Prompt:
The records are to be repeated in full. Every line must match.

Record extracts:
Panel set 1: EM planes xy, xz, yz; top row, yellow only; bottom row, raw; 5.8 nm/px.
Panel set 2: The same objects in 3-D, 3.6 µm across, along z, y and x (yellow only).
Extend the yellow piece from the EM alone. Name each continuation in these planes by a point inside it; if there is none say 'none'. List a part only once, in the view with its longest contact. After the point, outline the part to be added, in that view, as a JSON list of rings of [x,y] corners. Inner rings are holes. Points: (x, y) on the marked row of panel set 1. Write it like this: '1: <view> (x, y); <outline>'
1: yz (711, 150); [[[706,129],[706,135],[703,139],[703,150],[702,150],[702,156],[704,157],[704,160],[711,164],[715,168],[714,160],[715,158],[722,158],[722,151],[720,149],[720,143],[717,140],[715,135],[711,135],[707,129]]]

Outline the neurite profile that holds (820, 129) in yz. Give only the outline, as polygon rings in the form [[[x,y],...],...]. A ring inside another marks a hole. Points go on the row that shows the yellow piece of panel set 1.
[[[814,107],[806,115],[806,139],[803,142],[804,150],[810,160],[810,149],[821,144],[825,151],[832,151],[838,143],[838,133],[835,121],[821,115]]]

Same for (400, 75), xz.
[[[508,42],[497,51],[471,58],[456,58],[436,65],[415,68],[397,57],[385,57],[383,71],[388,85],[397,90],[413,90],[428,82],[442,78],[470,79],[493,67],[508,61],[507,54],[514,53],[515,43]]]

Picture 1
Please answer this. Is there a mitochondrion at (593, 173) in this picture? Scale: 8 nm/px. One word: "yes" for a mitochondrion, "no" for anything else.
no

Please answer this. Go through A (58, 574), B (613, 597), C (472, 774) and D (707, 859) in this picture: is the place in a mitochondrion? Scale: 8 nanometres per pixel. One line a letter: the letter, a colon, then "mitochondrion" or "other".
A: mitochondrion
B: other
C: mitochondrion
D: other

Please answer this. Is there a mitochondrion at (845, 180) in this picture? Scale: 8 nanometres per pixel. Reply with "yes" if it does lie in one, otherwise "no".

Written reply:
Panel set 1: EM planes xy, xz, yz; top row, yellow only; bottom row, raw; 5.8 nm/px.
Panel set 2: The same objects in 3-D, 3.6 µm across, along z, y and x (yellow only).
Extend the yellow piece from the EM alone. Name each continuation in these planes by a point inside it; if there is none say 'none'. List a part only once, in the view with its longest contact. After the point, outline the part to be added, in that view, as a JSON list of rings of [x,y] corners. Inner rings are holes. Points: (x, y) on the marked row of panel set 1. Write it like this: '1: <view> (x, y); <outline>'
1: yz (711, 150); [[[706,129],[706,135],[703,139],[703,150],[702,150],[702,156],[704,157],[704,160],[711,164],[715,168],[714,160],[715,158],[722,158],[722,151],[720,149],[720,143],[717,140],[715,135],[711,135],[707,129]]]

Outline the neurite profile that holds (820, 129) in yz. Give only the outline, as polygon rings in the form [[[x,y],...],...]. A ring inside another marks a hole. Points go on the row that shows the yellow piece of panel set 1.
[[[814,107],[806,115],[806,139],[803,142],[804,150],[810,160],[810,149],[821,144],[825,151],[832,151],[838,143],[838,133],[835,121],[821,115]]]

Same for (400, 75), xz.
[[[508,42],[497,51],[471,58],[456,58],[436,65],[415,68],[397,57],[385,57],[383,71],[388,85],[397,90],[413,90],[428,82],[442,78],[470,79],[493,67],[508,61],[507,54],[514,53],[515,43]]]

Picture 1
Please answer this. Is there a mitochondrion at (593, 173) in this picture? Scale: 8 nm/px. One word: "yes" for a mitochondrion, "no" for anything else.
no

Please answer this. Go through A (58, 574), B (613, 597), C (472, 774) and D (707, 859) in this picture: is the place in a mitochondrion? Scale: 8 nanometres per pixel. One line a letter: the letter, a colon, then "mitochondrion" or "other".
A: mitochondrion
B: other
C: mitochondrion
D: other

Please answer this. Is there a mitochondrion at (845, 180) in this picture? Scale: 8 nanometres per pixel. Reply with "yes" if it does lie in one, otherwise "no".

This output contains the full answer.